La Procura della Corte dei Conti alla Regione: “Cassa in rosso, dubbi sui fondi vincolati”

La Regione non avrebbe la piena contezza della propria cassa: in realtà avrebbe chiuso il 2018 in rosso. A sostenerlo è la Procura della Corte dei conti nel corso della pre-adunanza pubblica in vista della parifica del rendiconto della Regione per il 2018 (per la Regione ha partecipato il ragioniere generale Giovanni Bologna). “C’è da recuperare parecchio disavanzo, una buona parte secondo me già va recuperata sul bilancio di quest’anno. Spero che la Regione non produca ulteriori disavanzi”. Ha affermato il procuratore della Corte dei conti, Maria Rachele Aronica.

Secondo il documento all’esame dei giudici a fine dell’anno scorso nella cassa regionale ci sarebbero stati 314 milioni, ma secondo i magistrati, che segnalano comunque -70% rispetto all’anno precedente, lo scenario sarebbe ben più drastico: la cassa sarebbe in negativo se si considerano i vecchi debiti di tesoreria non ancora pagati. La Corte ha sottolineato che il risultato di cassa, al netto dei pignoramenti, è risultato pari a 124 milioni di euro. In realtà, secondo i magistrati, la cassa avrebbe chiuso in rosso poiché vanno computati anche i vecchi debiti di tesoreria non pagati pari a 234 milioni di euro. Il saldo, dunque, sarebbe negativo: – 110 milioni di euro.

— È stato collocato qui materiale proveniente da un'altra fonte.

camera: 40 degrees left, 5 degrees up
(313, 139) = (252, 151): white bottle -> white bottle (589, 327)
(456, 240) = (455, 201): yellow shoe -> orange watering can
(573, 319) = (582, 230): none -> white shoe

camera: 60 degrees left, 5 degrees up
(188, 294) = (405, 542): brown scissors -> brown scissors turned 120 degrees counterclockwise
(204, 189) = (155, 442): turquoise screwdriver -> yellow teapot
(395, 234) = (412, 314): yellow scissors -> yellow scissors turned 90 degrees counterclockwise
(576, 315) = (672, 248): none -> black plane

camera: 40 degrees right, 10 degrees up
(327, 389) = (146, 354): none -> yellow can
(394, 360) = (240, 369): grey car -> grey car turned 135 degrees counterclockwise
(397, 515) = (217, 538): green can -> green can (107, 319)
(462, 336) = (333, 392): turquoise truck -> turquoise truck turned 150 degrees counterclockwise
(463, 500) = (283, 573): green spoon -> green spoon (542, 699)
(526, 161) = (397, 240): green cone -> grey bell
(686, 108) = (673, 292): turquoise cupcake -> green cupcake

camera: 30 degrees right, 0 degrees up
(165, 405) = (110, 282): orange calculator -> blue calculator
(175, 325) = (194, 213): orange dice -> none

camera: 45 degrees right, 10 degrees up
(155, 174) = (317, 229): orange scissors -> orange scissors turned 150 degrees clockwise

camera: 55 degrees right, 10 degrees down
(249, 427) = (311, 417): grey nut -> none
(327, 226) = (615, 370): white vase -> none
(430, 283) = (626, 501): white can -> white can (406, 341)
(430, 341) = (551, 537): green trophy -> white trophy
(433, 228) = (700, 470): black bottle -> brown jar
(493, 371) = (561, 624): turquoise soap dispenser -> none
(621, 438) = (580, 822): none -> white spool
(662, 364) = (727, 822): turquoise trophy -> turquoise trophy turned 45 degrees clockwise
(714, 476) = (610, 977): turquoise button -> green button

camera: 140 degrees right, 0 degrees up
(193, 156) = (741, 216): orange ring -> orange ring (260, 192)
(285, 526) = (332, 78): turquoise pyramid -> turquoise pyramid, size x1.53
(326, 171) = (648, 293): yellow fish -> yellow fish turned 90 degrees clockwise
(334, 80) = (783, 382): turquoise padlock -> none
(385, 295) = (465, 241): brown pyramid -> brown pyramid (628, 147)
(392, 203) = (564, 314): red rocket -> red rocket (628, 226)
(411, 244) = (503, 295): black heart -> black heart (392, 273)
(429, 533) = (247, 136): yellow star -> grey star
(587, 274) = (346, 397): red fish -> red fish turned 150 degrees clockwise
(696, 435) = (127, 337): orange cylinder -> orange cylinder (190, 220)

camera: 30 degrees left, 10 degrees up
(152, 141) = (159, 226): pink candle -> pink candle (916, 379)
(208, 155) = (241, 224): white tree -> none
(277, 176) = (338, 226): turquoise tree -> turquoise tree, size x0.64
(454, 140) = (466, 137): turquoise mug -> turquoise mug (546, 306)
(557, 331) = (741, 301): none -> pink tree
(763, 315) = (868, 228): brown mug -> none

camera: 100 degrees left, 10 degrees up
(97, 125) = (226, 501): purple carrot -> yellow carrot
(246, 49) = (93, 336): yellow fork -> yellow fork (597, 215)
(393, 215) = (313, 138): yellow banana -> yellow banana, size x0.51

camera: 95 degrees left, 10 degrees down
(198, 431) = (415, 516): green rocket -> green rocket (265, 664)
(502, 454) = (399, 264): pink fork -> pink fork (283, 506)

Inoltre i magistrati hanno affrontato la questione relativa al saldo di cassa vincolata a valere sui fondi regionali, che sarebbe negativo per oltre 6 miliardi di euro e questo sulla base di quanto ricostruito dalla Corte dei conti, che non è riuscita ad avere dalla Regione le informazioni che aveva richiesto. I magistrati hanno sottolineato che “a più riprese questa sezione ha tentato di ottenere riscontro da parte amministrazione sulla quantificazione dei fondi regionali, non ottenendo alcuna risposta”. Ad essere contestati sono i numeri che riguardano il fondo per i crediti di indubbia esigibilità, il fondo per le società partecipate e quello per il contenzioso. I magistrati contabili accusano la Regione di non avere prodotto i bilanci di nessuna delle società partecipate e di non avere contezza del contenzioso poiché non esiste non banca dati.

“Abbiamo dovuto operare – aggiungono – una ricostruzione con i dati ufficiali in nostro possesso e si è pervenuti a una quantificazione di un saldo in cassa da fondi regionali negativo pari a 6 miliardi e 5 mln. A fronte di questo corrisponde un saldo di cassa dei fondi vincolati da ricostituire abbastanza consistente”. La cifra in questione ammonterebbe a 3 miliardi di euro: fondi che il governo Musumeci non potrebbe utilizzare in presenza del disavanzo sui conti pubblici e che dunque, in base alla norma vigente, potrebbe appesantire ulteriormente la situazione finanziaria in vista della prossima manovra di bilancio.

Sul punto il ragioniere generale, Giovanni Bologna, ha impegnato l’amministrazione a fare chiarezza: “Questo aspetto rimarrà come ultima grande questione da affrontare, oltre a quelle che ci auguriamo di avere risolto o in corso di soluzione. Sulla cassa al di là del dato normativo e della obbligatorietà o meno della tenuta della cassa vincolata, sono convinto che una amministrazione debba avere sotto controllo tutte le voci che la riguardano per evitare che poi la mancata conoscenza esatta dei vincoli di cassa possa comportare una richiesta di restituzione di somme. E’ un punto che certamente sarà all’attenzione della ragioneria e di tutta la Regione. Speriamo di avere i primi effetti positivi in termini almeno di conoscenza nel 2019”.

Commentando la preadunanza, l’assessore all’Economia Gaetano Armao, in una dichiarazione rilasciata all’Ansa, sostiene che “quella di oggi è stata una udienza di pre-parifica che ha valenza istruttoria, nel corso della quale sono state acquisite da parte della Corte, in contradditorio con la Regione ulteriori riscontri. Resta comunque il fatto che eventuali risultanze, pesante eredità del passato, verranno gestite con il minor impatto sul bilancio”. La parifica del rendiconto per il 2018 della Regione, prevista il 13 dicembre.